Within the data that follows, how many lines contain the word "pixels"? Reply with only the number.

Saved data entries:

=== Section Start ===

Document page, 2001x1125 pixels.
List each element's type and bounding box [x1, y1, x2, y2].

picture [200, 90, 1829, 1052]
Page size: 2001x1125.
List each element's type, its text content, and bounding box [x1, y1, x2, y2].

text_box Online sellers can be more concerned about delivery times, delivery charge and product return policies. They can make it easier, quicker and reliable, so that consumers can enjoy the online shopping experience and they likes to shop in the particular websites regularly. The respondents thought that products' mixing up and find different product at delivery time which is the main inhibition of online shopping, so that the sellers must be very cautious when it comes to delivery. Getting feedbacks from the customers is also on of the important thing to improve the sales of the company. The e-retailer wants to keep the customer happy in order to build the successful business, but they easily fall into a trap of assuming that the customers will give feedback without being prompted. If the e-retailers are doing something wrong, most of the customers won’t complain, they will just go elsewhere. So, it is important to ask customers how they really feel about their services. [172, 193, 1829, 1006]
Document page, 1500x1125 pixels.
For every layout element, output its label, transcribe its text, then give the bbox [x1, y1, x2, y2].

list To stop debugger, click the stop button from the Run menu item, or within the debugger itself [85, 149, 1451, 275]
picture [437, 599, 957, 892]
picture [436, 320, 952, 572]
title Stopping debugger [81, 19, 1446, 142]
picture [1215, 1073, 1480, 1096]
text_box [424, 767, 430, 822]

=== Section End ===

EXERCISE RESPONSE:
2